Dynamic Constants and their Pitfalls
Posted by Doug Tue, 05 Feb 2008 21:35:00 GMT
I’ve just fixed a bug in production that took me more than eight hours to find. When I show you the code, you’ll wonder why it took me so long. I have lots of excuses, but it’s a fairly interesting bug to think about. It shows some of the weaknesses in my usual modus operandi. The code that looks something like this:
class Article
CURRENT="start_publish_on <= #{Date.today} AND stop_publish_on > #{Date.today}"
def self.find_latest
find(:all, :conditions => CURRENT)
end
endIn retrospect the bug is obvious and probably is obvious to you as well.

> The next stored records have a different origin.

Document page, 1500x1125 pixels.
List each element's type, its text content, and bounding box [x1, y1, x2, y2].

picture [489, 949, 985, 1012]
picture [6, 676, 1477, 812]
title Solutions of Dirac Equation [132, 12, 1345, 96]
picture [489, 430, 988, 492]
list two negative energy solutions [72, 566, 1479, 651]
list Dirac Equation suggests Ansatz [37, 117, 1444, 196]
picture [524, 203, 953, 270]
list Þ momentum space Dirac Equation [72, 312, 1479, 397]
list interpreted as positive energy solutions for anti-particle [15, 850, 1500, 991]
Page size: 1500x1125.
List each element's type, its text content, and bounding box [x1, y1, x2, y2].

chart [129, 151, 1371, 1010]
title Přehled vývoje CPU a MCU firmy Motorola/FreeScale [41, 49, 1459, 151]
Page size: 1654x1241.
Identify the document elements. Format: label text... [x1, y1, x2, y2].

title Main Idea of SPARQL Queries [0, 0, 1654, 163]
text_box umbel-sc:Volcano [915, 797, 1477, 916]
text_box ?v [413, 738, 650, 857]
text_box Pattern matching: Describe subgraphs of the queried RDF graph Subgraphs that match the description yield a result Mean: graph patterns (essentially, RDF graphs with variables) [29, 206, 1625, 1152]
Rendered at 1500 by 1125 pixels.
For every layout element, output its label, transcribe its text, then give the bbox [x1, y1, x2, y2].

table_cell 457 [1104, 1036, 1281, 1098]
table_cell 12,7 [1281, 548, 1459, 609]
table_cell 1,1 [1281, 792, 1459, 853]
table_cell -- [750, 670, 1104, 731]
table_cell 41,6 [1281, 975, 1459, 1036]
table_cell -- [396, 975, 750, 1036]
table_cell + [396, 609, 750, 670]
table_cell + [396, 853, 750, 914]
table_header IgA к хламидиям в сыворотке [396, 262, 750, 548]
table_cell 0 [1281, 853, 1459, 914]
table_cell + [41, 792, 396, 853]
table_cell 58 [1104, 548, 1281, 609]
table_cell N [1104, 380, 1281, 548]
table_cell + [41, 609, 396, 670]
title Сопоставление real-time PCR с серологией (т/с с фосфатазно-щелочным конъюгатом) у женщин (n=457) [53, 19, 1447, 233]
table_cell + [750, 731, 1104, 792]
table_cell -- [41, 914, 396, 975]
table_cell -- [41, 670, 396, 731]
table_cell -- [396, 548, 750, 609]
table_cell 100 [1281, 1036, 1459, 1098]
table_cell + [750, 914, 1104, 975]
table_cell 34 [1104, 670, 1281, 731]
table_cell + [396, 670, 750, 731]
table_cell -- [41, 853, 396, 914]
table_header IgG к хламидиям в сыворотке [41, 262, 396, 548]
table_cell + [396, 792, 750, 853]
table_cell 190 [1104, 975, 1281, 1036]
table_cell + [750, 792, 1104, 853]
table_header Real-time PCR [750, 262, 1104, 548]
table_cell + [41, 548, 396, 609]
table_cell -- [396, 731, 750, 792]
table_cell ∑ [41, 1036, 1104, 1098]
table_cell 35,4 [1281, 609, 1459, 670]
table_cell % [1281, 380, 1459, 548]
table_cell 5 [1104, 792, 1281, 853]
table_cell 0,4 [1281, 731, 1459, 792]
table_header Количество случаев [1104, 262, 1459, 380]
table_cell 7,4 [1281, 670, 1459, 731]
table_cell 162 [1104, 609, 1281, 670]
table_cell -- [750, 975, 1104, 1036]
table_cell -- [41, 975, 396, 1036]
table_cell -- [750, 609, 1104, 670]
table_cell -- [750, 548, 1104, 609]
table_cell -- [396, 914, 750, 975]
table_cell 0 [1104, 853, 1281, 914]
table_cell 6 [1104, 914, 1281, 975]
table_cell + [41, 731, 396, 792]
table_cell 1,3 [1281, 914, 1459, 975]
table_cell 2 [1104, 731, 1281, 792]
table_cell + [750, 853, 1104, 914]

The Article::CURRENT constant is dynamically generated using the date at the time the class is evaluated. With rails in production mode, that could be a long time; certainly more than a day. The conclusion to draw here is to be very, very careful about dynamically generating constant strings. As a rule, I might suggest not doing it.
The most interesting thing about this is you can’t write a test to catch this error. I think that’s the the biggest thing that took me so long to find the error. I tend to be over confident in our test suite. As the new guy to the project, I’m proud of them for how conscientious they are about testing their code. I’m trying to fix this bug by triggering it in a test. Well, it can’t be done. The difference is how the production environment cache classes versus how testing and development does it.
Here’s another tidbit that threw me off the trail for a long time. Our copy editor that is responsible for publishing articles says to fix it she simply back dates the articles by a day. So I spent a lot of time looking for off-by-one errors. I had recently fixed a problem with comparing times to dates and causing off-by-one, so I thought that might be it. As it turns out, this was a red herring. There’s such a tight loop for feature request, implement, deploy that the production environment gets restarted fairly regularly (like nearly every day).
I guess what prompted me to write about this particular bug was what it said about our testing. Clearly automated testing can’t find all the bugs. It also says something about our rapid development. As long as we’re really busy, this bug didn’t bite us. It’s not until our deployment slows down (like a weekend) that it showed up.

I ran into a similar situation back in January... Mine was even trickier, though, since the production environment could stay up for a month before the bug would be triggered. Congrats on tracking it down.